Mean (± standard deviation) chewing function score was slightly higher after dental implant prosthetic rehabilitation, but no significant differences were identified (before: 80.00 ± 22.25; after: 92.28 ± 14.72) (Fig. 2).

Discussion

The present study aimed to evaluate the influence of bone graft and dental implant prosthetic rehabilitation at the anterior mandible/maxilla on OHRQOL, with a focus on young and middle-aged patients. Our previous report revealed that in cases of malignancy, chewing function was apparently inhibited after tumor resection [25, 26]. These results were probably attributable to muscle tissue resection, jawbone resection, and tooth loss. Maeda et al. mentioned that masticatory function is controlled by various muscle movements [27]. In fact, other reports have investigated the electromyographic activity in patients who underwent marginal resection and found a difference in maximum voluntary clenching between the defect and non-defect sides [28]. On the other hand, in cases without malignancy, resection of muscle tissue is rare. Our previous report thus revealed no significant impairment in chewing function according to the chewing function questionnaire [25]. Such trends are similar to the present results (Fig. 2), because patients in this study showed a relatively high number of remaining teeth and preserved muscle tissue (Tables 2, 3), so they could successfully chew almost all ingredients listed on the chewing function questionnaire before completion of bone graft and implant prosthetic rehabilitation. According to the results of OHIP-14, Physical disability (which consists of unsatisfactory diet and interrupted meals) had a relatively lower score even before implant prosthetic rehabilitation (Table 4). Social disability (which consists of irritable and difficulty performing daily tasks) was also relatively unrelated to teeth loss, and tendencies toward improvement following bone graft and implant prosthesis could be observed.

In contrast, we confirmed that patients in this study suffered from Functional limitation (before: 2.81 ± 0.98), Psychological discomfort (before: 3.18 ± 2.14), and Psychological disability (before: 2.82 ± 1.72). Tooth loss can adversely affect pronunciation, and indeed, a previous study reported that speech ability was significantly lower among individuals with fewer teeth [29]. In fact, none of the patients in the present study scored 0 (“never”) in the Functional limitation domain, especially for trouble pronouncing words. Furthermore, this study involved patients aged between 17 and 60 years, who were usually still employed or in school life, and presumably had many opportunities to come into contact with various other people. These backgrounds are also assumed to be one factor that led to psychological discomfort and psychological disability. Results from the OHIP-14 assessment apparently showed that implant prosthetic rehabilitation significantly improved scores in these domains. Although patients in this study had to undergo several surgical procedures (e.g., tumor resection, bone graft, and implant surgery), the fact that this series of treatments contributed to the improvement of OHRQOL was considered indicative of the legitimacy of the treatment.

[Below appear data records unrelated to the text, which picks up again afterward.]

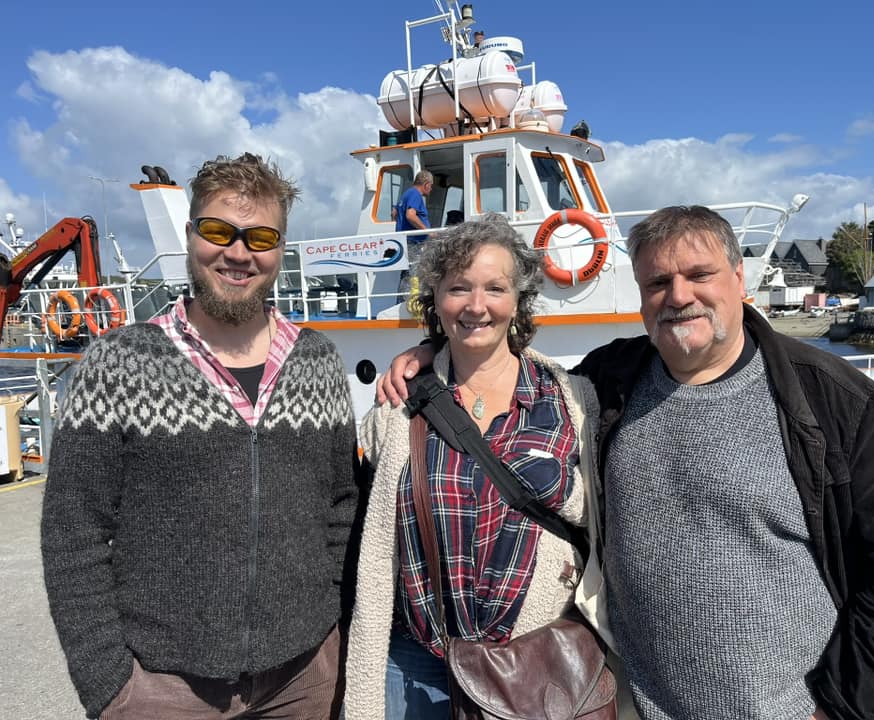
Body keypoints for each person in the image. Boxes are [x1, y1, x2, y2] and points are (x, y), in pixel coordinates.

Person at [375, 205, 874, 719]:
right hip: (647, 703)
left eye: (699, 274)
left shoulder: (831, 399)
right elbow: (505, 366)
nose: (678, 295)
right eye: (657, 282)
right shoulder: (612, 383)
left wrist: (843, 705)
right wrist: (434, 353)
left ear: (739, 279)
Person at [41, 152, 362, 720]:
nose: (238, 253)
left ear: (280, 249)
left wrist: (327, 627)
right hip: (162, 688)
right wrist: (109, 684)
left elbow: (340, 506)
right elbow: (74, 531)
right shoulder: (118, 362)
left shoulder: (317, 360)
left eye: (260, 237)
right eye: (219, 231)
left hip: (303, 677)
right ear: (191, 235)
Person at [342, 213, 599, 719]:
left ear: (519, 300)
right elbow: (372, 550)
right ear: (435, 301)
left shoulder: (573, 399)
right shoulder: (399, 407)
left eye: (495, 288)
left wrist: (564, 490)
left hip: (531, 668)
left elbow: (608, 519)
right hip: (417, 668)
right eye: (458, 288)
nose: (477, 306)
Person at [395, 169, 433, 252]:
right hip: (413, 244)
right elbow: (410, 216)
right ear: (426, 184)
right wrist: (428, 231)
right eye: (431, 186)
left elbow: (394, 213)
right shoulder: (415, 194)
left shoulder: (406, 194)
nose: (431, 189)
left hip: (405, 241)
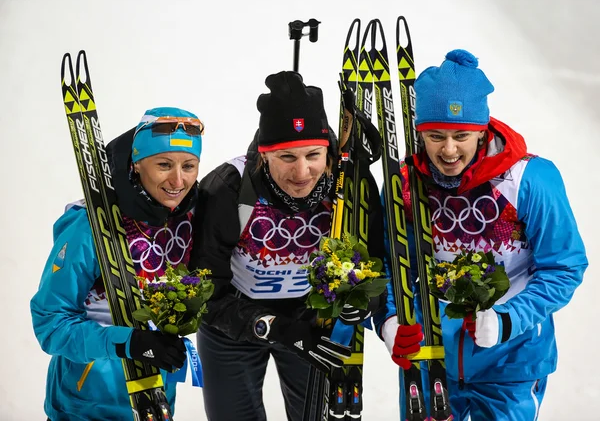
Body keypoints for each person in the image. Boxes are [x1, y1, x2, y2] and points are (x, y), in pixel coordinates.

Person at [375, 50, 588, 420]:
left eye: (462, 135)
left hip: (512, 363)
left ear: (481, 129)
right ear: (419, 133)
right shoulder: (405, 185)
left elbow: (564, 268)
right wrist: (389, 319)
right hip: (429, 360)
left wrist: (508, 319)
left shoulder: (528, 180)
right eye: (435, 136)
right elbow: (388, 263)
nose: (449, 149)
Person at [190, 71, 385, 421]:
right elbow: (206, 289)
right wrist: (271, 325)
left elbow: (378, 260)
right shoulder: (228, 189)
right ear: (264, 156)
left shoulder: (351, 188)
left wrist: (365, 299)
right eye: (287, 157)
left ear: (328, 151)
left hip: (310, 320)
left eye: (313, 155)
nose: (302, 172)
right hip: (231, 322)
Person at [31, 107, 204, 420]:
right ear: (137, 164)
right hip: (84, 405)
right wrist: (128, 341)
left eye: (189, 165)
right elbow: (51, 324)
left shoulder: (188, 222)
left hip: (154, 401)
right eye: (164, 164)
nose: (178, 180)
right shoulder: (88, 228)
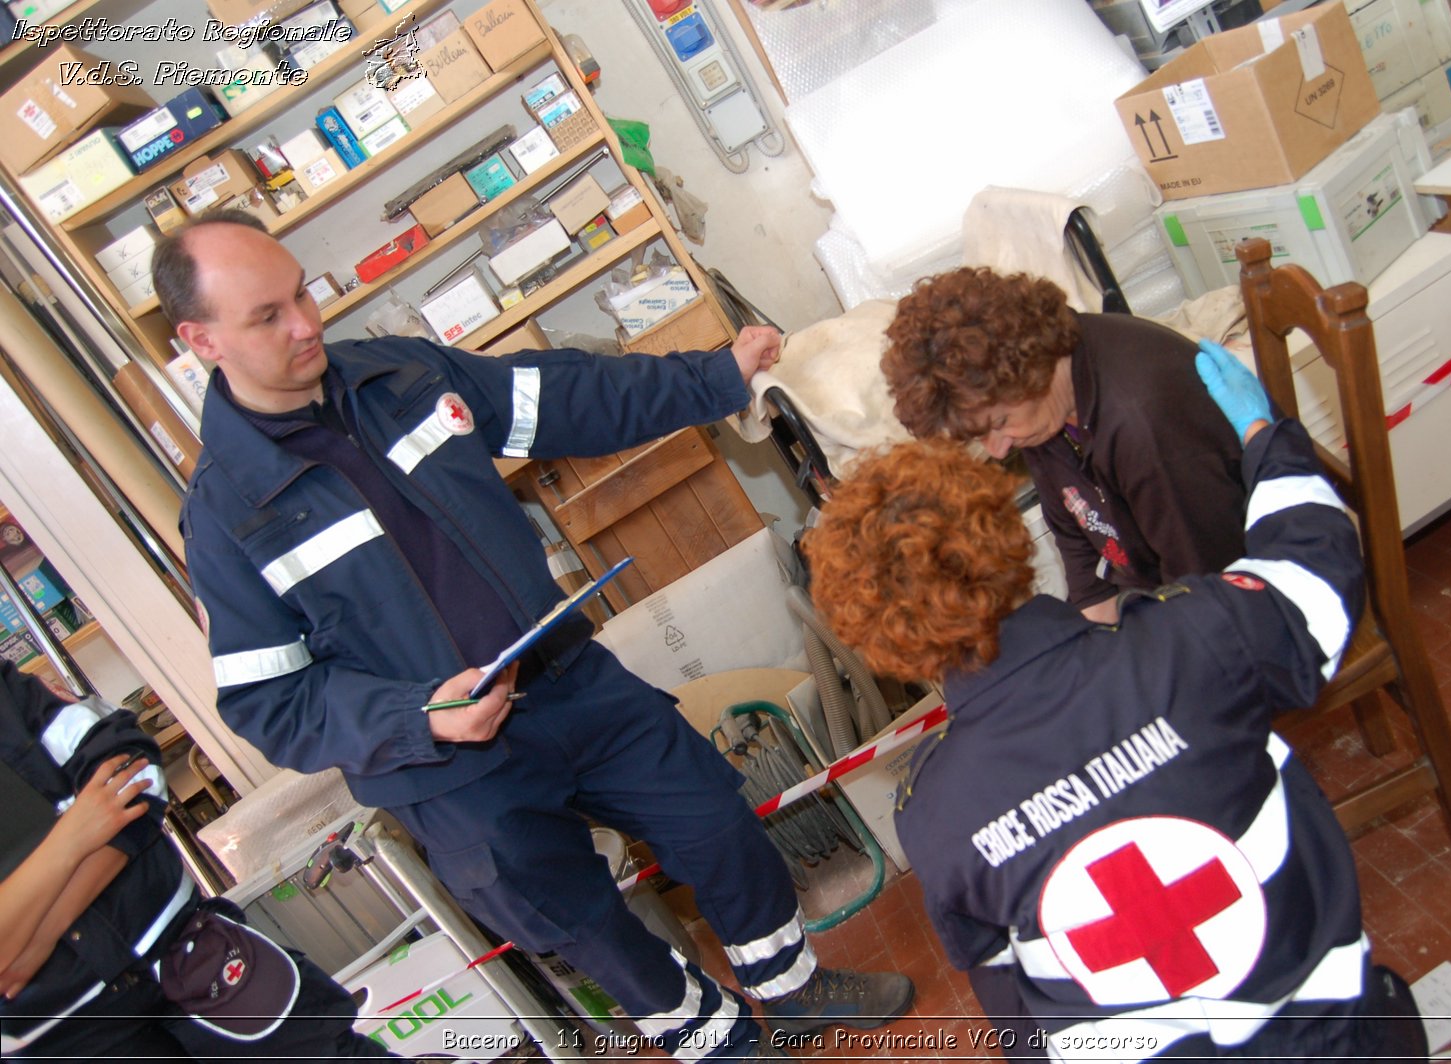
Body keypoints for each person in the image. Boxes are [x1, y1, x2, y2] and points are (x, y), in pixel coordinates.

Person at [155, 211, 913, 1060]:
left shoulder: (400, 375)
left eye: (301, 292)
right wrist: (418, 715)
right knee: (584, 925)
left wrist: (713, 377)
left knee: (714, 820)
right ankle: (717, 1041)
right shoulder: (226, 519)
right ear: (202, 341)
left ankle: (791, 985)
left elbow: (564, 399)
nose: (305, 324)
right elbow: (271, 703)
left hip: (567, 680)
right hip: (446, 770)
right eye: (267, 316)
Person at [803, 342, 1429, 1060]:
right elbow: (1319, 574)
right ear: (1006, 537)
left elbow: (1017, 1017)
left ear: (878, 642)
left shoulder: (931, 815)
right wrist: (1266, 442)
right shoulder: (1192, 639)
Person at [0, 660, 391, 1059]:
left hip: (190, 952)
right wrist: (72, 837)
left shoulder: (8, 697)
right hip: (64, 1035)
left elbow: (131, 772)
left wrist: (43, 930)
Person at [880, 266, 1246, 624]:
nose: (998, 450)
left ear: (1034, 371)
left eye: (999, 424)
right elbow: (1078, 541)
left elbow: (1208, 593)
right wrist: (1095, 630)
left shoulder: (1144, 425)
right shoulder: (1044, 406)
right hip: (1161, 597)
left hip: (1237, 606)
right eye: (980, 435)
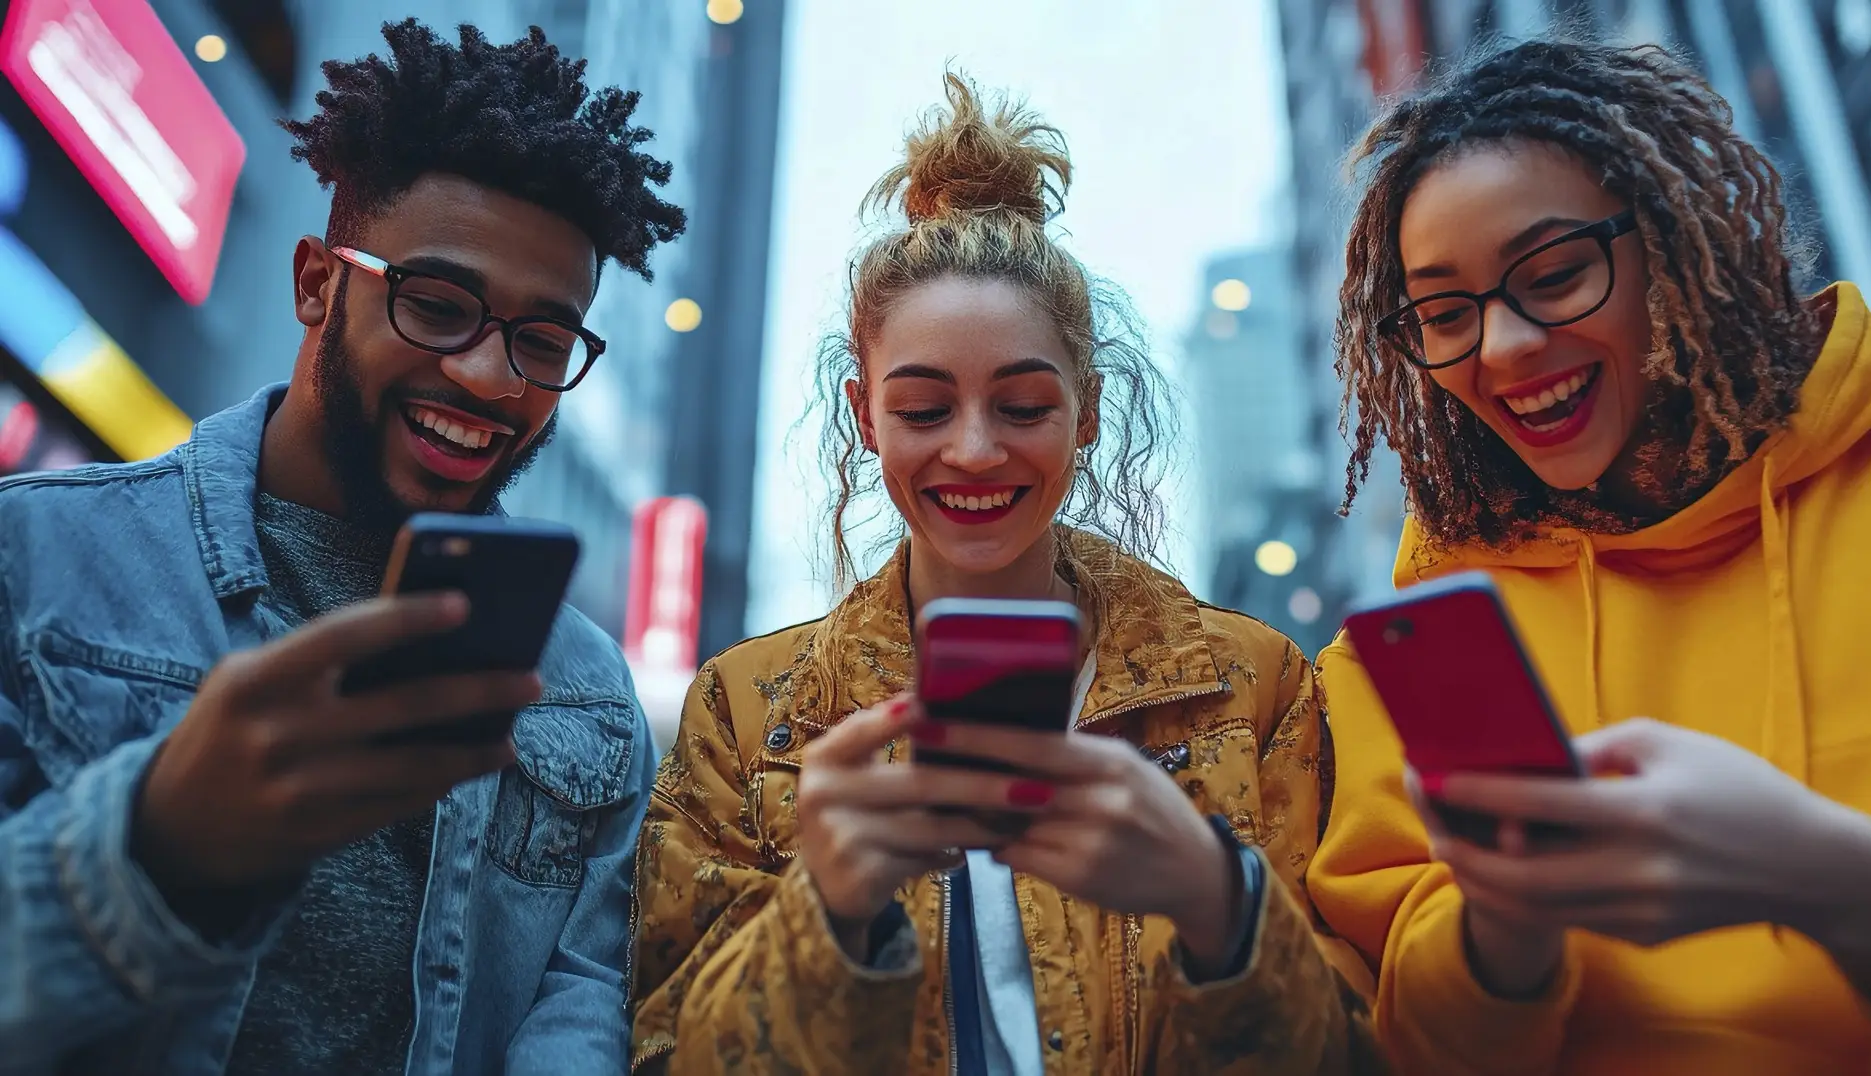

We should note that the present study had several limitations. A key potential weakness of this study was the small sample size. To add to the evidence produced in our study, further longitudinal studies of larger numbers of participants are needed to strengthen and confirm our findings. A second limitation was that this study was based on subjective examinations. In the future, evaluations will need to be based on relationships with objective evaluations. Further, medium- and long-term observations will be necessary regarding relationships between implant survival and OHRQOL.

Conclusions

The results suggest that dental implant prosthetic rehabilitation contributed to the improvement of OHRQOL. The results of this study will be of benefit to both patients and medical professionals in terms of treatment planning and obtaining informed consent.